TRECHO DO DOCUMENTO —
Por que não posso ter um iPhone se a Fulana tem?
- Marta Picchioni
- 17 de dez. de 2020
- 3 min de leitura
Atualizado: 15 de mar. de 2021
Cedo ou tarde ouviremos de nossos filhos esse tipo de questionamento. É um clássico!
Escuto nitidamente a resposta, também clássica, dada por minha mãe, diante de tantas situações semelhantes a esta: e se a Fulana se jogar da janela, você se joga também?
Óbvio que não!

As crianças sabem muito bem em que tipo de situação usar tais ou quais argumentos. É uma questão de aprendizado e conveniência que, muitas vezes, pegam os adultos de surpresa, de modo que também eles ficam sem saber o que dizer, para além da tal comparação improcedente com a janela.
Ao se comparar com os amigos, as crianças lançam mão de um argumento sofisticado: sabem que pertencem a um grupo e que o pertencimento diz respeito também a certos tipos de ações e práticas compartilhadas. Logo, se Fulana e eu fazemos parte de um mesmo grupo, por que eu também não posso ter as mesmas coisas que ela?
A pergunta é legítima e a resposta, embora seja simples, atravessa algumas camadas de argumentação e compreensão. Vamos a elas.

LINHAS EXIBIDAS —
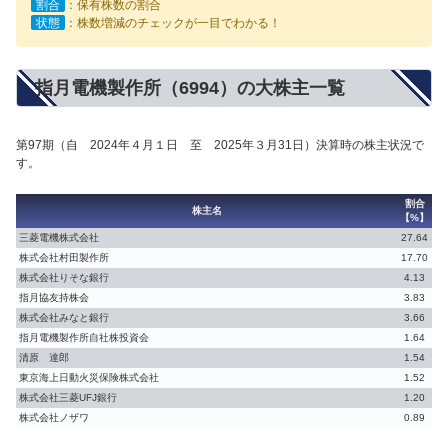
割合
：保有株数の割合
状態
：株数増減のチェックが一目でわかる！
指月電機製作所（6994）の大株主一覧
第97期（自 2024年４月１日 至 2025年３月31日）決算時の株主状況で
す。
割合
株主名
【%】
三菱電機株式会社
27.64
株式会社村田製作所
17.70
株式会社りそな銀行
4.13
指月協友持株会
3.83
株式会社みなと銀行
3.66
指月電機製作所自社株投資会
1.64
清原 達郎
1.54
東京海上日動火災保険株式会社
1.52
株式会社三菱UFJ銀行
1.20
株式会社ノザワ
0.89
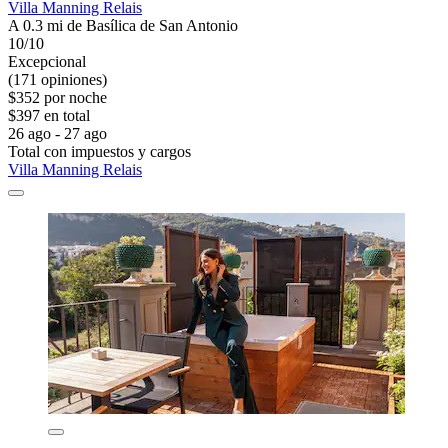
Villa Manning Relais
A 0.3 mi de Basílica de San Antonio
10/10
Excepcional
(171 opiniones)
$352 por noche
$397 en total
26 ago - 27 ago
Total con impuestos y cargos
Villa Manning Relais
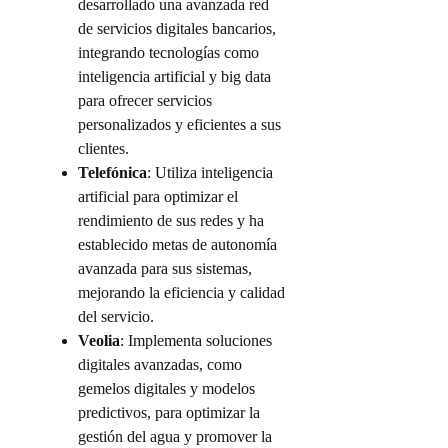
desarrollado una avanzada red
de servicios digitales bancarios,
integrando tecnologías como
inteligencia artificial y big data
para ofrecer servicios
personalizados y eficientes a sus
clientes.
Telefónica
: Utiliza inteligencia
artificial para optimizar el
rendimiento de sus redes y ha
establecido metas de autonomía
avanzada para sus sistemas,
mejorando la eficiencia y calidad
del servicio.
Veolia
: Implementa soluciones
digitales avanzadas, como
gemelos digitales y modelos
predictivos, para optimizar la
gestión del agua y promover la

OBJETIVO DA TAREFA —
Indique se cada afirmação abaixo está de acordo com o texto sobre o pedido de um iPhone, respondendo sim ou não e citando literalmente as palavras do texto que decidem a questão.
1. A mãe de quem escreve respondia perguntando se a criança também se jogaria da janela caso a Fulana o fizesse.
2. O texto afirma que a resposta à pergunta das crianças é complicada.
3. Ao se comparar com os amigos, as crianças recorrem a um argumento sofisticado.

RESPOSTA —
1. Sim: "e se a Fulana se jogar da janela, você se joga também?"
2. Não: "a resposta, embora seja simples, atravessa algumas camadas de argumentação e compreensão"
3. Sim: "Ao se comparar com os amigos, as crianças lançam mão de um argumento sofisticado"